**Problem to work on:** An exact copy of all the data is required, with pictures left out.

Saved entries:
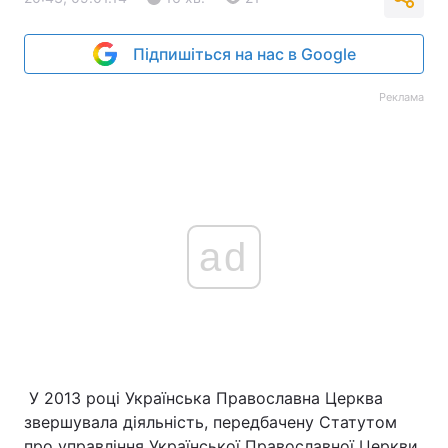
Підпишіться на нас в Google
Реклама
ad
У 2013 році Українська Православна Церква
звершувала діяльність, передбачену Статутом
про управління Української Православної Церкви.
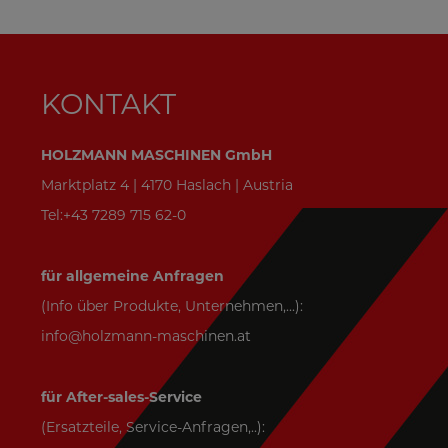
KONTAKT
HOLZMANN MASCHINEN GmbH
Marktplatz 4 | 4170 Haslach | Austria
Tel:+43 7289 715 62-0
für allgemeine Anfragen
(Info über Produkte, Unternehmen,...):
info@holzmann-maschinen.at
für After-sales-Service
(Ersatzteile, Service-Anfragen,..):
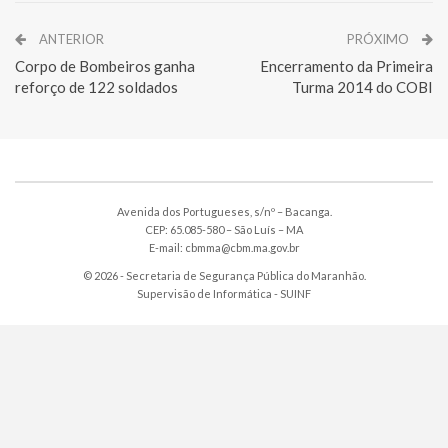
ANTERIOR
PRÓXIMO
Corpo de Bombeiros ganha
Encerramento da Primeira
reforço de 122 soldados
Turma 2014 do COBI
Avenida dos Portugueses, s/nº – Bacanga.
CEP: 65.085-580 – São Luís – MA
E-mail: cbmma@cbm.ma.gov.br
© 2026 - Secretaria de Segurança Pública do Maranhão.
Supervisão de Informática -
SUINF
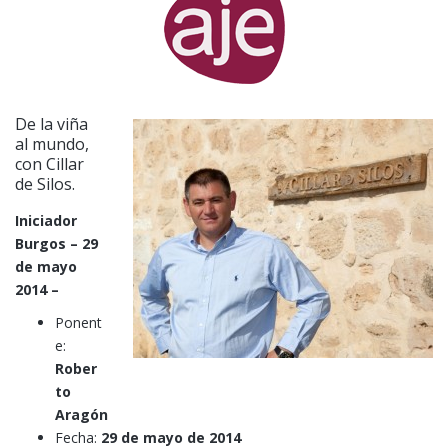
De la viña
al mundo,
con Cillar
de Silos.
Iniciador
Burgos – 29
de mayo
2014 –
Ponent
e:
Rober
to
Aragón
Fecha:
29 de mayo de 2014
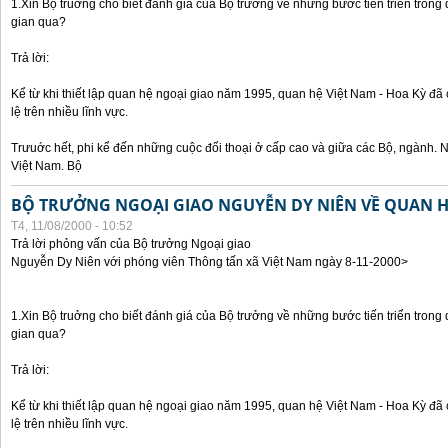
1.Xin Bộ truởng cho biết đánh giá của Bộ trưởng về những bước tiến triển trong
gian qua?
Trả lời:
Kể từ khi thiết lập quan hệ ngoại giao năm 1995, quan hệ Việt Nam - Hoa Kỳ đã 
lệ trên nhiều lĩnh vực.
Trưuớc hết, phi kể đến những cuộc đối thoại ở cấp cao và giữa các Bộ, ngành. 
Việt Nam. Bộ
BỘ TRƯỞNG NGOẠI GIAO NGUYỄN DY NIÊN VỀ QUAN HỆ
T4, 11/08/2000 - 10:52
Trả lời phỏng vấn của Bộ trưởng Ngoại giao
Nguyễn Dy Niên với phóng viên Thông tấn xã Việt Nam ngày 8-11-2000>
1.Xin Bộ truởng cho biết đánh giá của Bộ trưởng về những bước tiến triển trong
gian qua?
Trả lời:
Kể từ khi thiết lập quan hệ ngoại giao năm 1995, quan hệ Việt Nam - Hoa Kỳ đã 
lệ trên nhiều lĩnh vực.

**Task output:**
Підпишіться на нас в Google
Реклама
ad
У 2013 році Українська Православна Церква
звершувала діяльність, передбачену Статутом
про управління Української Православної Церкви.
KONTAKT
HOLZMANN MASCHINEN GmbH
Marktplatz 4 | 4170 Haslach | Austria
Tel:+43 7289 715 62-0
für allgemeine Anfragen
(Info über Produkte, Unternehmen,...):
info@holzmann-maschinen.at
für After-sales-Service
(Ersatzteile, Service-Anfragen,..):
ANTERIOR
PRÓXIMO
Corpo de Bombeiros ganha
Encerramento da Primeira
reforço de 122 soldados
Turma 2014 do COBI
Avenida dos Portugueses, s/nº – Bacanga.
CEP: 65.085-580 – São Luís – MA
E-mail: cbmma@cbm.ma.gov.br
© 2026 - Secretaria de Segurança Pública do Maranhão.
Supervisão de Informática -
SUINF
De la viña
al mundo,
con Cillar
de Silos.
Iniciador
Burgos – 29
de mayo
2014 –
Ponent
e:
Rober
to
Aragón
Fecha:
29 de mayo de 2014
1.Xin Bộ truởng cho biết đánh giá của Bộ trưởng về những bước tiến triển trong
gian qua?
Trả lời:
Kể từ khi thiết lập quan hệ ngoại giao năm 1995, quan hệ Việt Nam - Hoa Kỳ đã 
lệ trên nhiều lĩnh vực.
Trưuớc hết, phi kể đến những cuộc đối thoại ở cấp cao và giữa các Bộ, ngành. 
Việt Nam. Bộ
BỘ TRƯỞNG NGOẠI GIAO NGUYỄN DY NIÊN VỀ QUAN HỆ
T4, 11/08/2000 - 10:52
Trả lời phỏng vấn của Bộ trưởng Ngoại giao
Nguyễn Dy Niên với phóng viên Thông tấn xã Việt Nam ngày 8-11-2000>
1.Xin Bộ truởng cho biết đánh giá của Bộ trưởng về những bước tiến triển trong
gian qua?
Trả lời:
Kể từ khi thiết lập quan hệ ngoại giao năm 1995, quan hệ Việt Nam - Hoa Kỳ đã 
lệ trên nhiều lĩnh vực.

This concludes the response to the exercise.